Once the pictures are set aside, repeat all of the data below exactly.

■ **Data extracts**:
· · · · ·

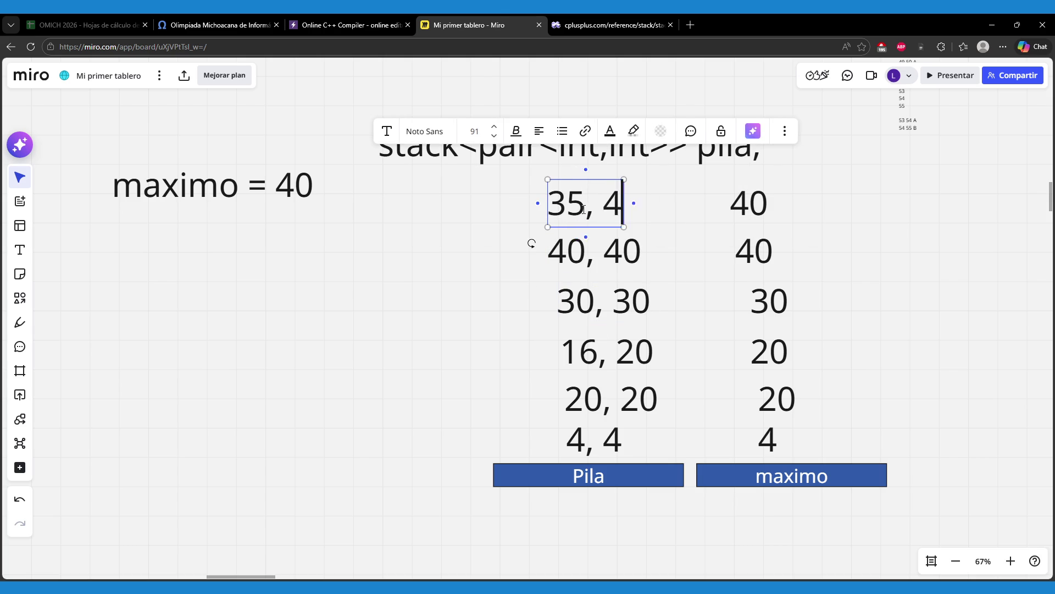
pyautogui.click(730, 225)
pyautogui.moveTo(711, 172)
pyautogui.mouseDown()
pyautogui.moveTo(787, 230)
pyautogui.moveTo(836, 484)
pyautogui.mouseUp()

· · · · ·

■ **Exercise output**:
pyautogui.click(730, 225)
pyautogui.moveTo(711, 172)
pyautogui.mouseDown()
pyautogui.moveTo(787, 230)
pyautogui.moveTo(836, 484)
pyautogui.mouseUp()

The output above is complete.